What I love about Paraguay

I love long bus rides through the epic plains of Missiones and Paraguari, seeing the isolated forested rocky hills rise mysteriously in the distance.



I love getting warm chipa on those long bus rides.


I love the vigorous chaos of Asunción on a weekday morning.


I love drinking máte on a cool evening with friendly families, talking about anything, looking at pictures, making faces at the kids and walking home under the stars.

I love tereré. I love that people know about medicinal/yummy herbs to pick, mash up, and infuse in the ice water. I love tereré in the shade on a cruelly hot day after walking too far, which is any distance at all. I love mint leaves, lemon leaves, parsley, and other more mysteriously named yuyos in my tereré.

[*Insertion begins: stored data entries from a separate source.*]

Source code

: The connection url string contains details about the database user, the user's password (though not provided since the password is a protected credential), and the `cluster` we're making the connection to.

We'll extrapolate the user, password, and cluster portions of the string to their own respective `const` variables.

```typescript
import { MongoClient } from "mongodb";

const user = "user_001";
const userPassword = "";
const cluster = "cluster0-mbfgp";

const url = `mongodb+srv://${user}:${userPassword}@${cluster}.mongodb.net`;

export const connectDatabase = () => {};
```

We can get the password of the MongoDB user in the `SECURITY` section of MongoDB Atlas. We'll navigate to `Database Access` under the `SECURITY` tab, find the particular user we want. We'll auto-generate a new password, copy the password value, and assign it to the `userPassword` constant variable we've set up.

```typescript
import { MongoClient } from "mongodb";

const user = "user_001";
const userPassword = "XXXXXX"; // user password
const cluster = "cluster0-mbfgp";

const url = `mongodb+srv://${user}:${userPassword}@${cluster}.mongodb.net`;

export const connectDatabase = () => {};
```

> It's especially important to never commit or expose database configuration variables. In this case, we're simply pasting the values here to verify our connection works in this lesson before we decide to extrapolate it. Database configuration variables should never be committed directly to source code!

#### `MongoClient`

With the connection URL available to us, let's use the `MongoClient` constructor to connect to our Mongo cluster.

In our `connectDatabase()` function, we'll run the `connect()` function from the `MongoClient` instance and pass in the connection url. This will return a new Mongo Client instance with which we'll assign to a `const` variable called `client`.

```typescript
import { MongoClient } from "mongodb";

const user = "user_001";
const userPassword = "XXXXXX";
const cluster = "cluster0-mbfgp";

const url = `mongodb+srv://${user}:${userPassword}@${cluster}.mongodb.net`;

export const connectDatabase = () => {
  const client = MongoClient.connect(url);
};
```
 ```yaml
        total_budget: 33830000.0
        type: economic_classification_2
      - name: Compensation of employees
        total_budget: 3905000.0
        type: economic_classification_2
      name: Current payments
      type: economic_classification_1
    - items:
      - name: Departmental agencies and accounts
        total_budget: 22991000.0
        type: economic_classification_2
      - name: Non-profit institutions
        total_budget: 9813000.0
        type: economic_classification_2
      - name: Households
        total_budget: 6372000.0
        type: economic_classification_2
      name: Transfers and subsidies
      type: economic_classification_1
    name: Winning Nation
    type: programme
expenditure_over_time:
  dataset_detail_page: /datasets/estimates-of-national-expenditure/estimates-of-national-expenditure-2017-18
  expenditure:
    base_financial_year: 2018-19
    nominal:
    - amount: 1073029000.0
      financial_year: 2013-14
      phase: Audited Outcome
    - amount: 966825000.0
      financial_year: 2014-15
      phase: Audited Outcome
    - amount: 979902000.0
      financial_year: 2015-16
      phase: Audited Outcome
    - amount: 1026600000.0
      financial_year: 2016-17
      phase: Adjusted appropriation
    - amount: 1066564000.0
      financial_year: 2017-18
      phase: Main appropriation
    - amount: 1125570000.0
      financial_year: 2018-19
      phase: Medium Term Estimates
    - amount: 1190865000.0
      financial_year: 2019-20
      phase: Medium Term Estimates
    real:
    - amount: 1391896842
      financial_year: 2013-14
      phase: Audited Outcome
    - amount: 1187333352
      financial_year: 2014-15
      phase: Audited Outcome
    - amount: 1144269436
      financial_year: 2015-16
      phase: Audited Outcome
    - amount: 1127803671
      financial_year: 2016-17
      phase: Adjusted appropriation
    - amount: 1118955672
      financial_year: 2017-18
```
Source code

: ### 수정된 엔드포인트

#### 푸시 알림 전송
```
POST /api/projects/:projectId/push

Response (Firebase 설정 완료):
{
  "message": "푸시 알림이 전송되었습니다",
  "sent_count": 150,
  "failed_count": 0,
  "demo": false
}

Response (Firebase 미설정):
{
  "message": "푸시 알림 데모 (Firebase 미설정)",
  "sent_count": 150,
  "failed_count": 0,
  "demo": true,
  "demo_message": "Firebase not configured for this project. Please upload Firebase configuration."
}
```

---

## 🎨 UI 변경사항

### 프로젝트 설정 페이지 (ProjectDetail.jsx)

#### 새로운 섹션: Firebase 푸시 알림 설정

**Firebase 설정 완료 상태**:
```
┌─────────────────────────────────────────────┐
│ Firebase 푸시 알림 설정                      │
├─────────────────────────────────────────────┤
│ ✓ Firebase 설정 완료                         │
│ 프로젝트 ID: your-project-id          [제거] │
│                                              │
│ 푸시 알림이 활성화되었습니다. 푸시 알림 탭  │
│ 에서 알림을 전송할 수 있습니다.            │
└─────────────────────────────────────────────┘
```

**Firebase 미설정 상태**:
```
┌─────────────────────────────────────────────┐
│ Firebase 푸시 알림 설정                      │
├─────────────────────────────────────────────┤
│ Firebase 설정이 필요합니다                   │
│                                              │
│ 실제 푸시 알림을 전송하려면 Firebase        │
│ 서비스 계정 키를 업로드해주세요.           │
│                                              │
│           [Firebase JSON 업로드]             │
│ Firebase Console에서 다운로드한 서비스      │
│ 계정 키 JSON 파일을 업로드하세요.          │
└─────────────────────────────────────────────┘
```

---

I love bus terminal comedors, where BBQ vendors compete to sell you a roast chicken or sausage and beer while you wait the hours for your bus. I find that a liter of beer makes the wait quite a bit more pleasant. I love the chaotic free-market of the terminal, and the travelers with their bags and their families.

I love the Paraguayan clouds.


I love the Paraguayan sunsets.



I love the ancient, green, slow, impenetrable, ethereal, infinite Paraguay which exists in my head. It's pieced together from all I've read about the history of the country and still exists to in some leeward pockets of hills and rivers away from the highways and cities.


I love being away from the self-obsessed, self-consuming media culture of the USA. I'm still too plugged-in to it, but at least I can just shut the computer and it all disappears.

I love working in a library and having near complete freedom to make it as awesome as possible.

I love being my own boss, mostly.

I love making things for schools or the library with markers, scissors, a ruler, and cardboard or charla paper.



I love inventing things in my house to solve problems that in the States would be solved by buying cheap plastic crap. I love not worrying about what my landlord or the government thinks about what I invent or do to the house.

I love drinking máte or tereré on my front porch, listening to the birds and the neighbors, especially when not-too-many motorcycles are driving by. 

I love the rolling-fields of soy or wheat or sunflowers and the curving green line where they come up against the wooded gullies and streams.



I love green hills and flowering trees.


I love bike rides in the country-side when I feel like I'm a million miles away and all there is is just vast spaces of land and sky all around.



I love family cows with their big beautiful eyes. I love goofy-eared pigs and piglets. I don´t have a lot of love for chickens and roosters.


I love the mostly-local, seasonal produce. I love, depending on the time of the year, watermelon, mango, pineapple or mandarin binges. 



I love passing warm evenings visiting other volunteers, cooking, drinking, laughing, watching movies, sleeping on the floor on foam mattresses borrowed from neighbors.



I love walking all around town, visiting the library, the school, the municipality, a grocery store, and some shops just in the morning. I love exchanging friendly greetings with everyone I meet in these places and everyone I run into in between.

I love the kids. I love it when they call my name when I pass by, when we give each other thumbs-up, all thier big smiles, their excitement, sincerity, and sweetness.


I love the hard-working people who do their job everyday, Saturdays too.

I love that all people want to do on Sundays is get together with their family and friends and have a barbecue.


I love the kindness and the hospitality: all the times I've been offered a meal (or have it just assumed that I would join the meal), been offered a bed to stay the night or sleep the siesta, the importance put in offering guests a place to sit, the times people have come after me to hand me whatever it is (purchase, hat, change, cell-phone, umbrella) that I've forgotten and left behind. I've almost never felt cheated in this country and certainly never because I was foreign.

I'm almost gone. This is my last week in Natalio, then I'll spend another in Nueva Germania and Asunción. I'm trying to take it all day by day and to be generous, thoughtful and grateful.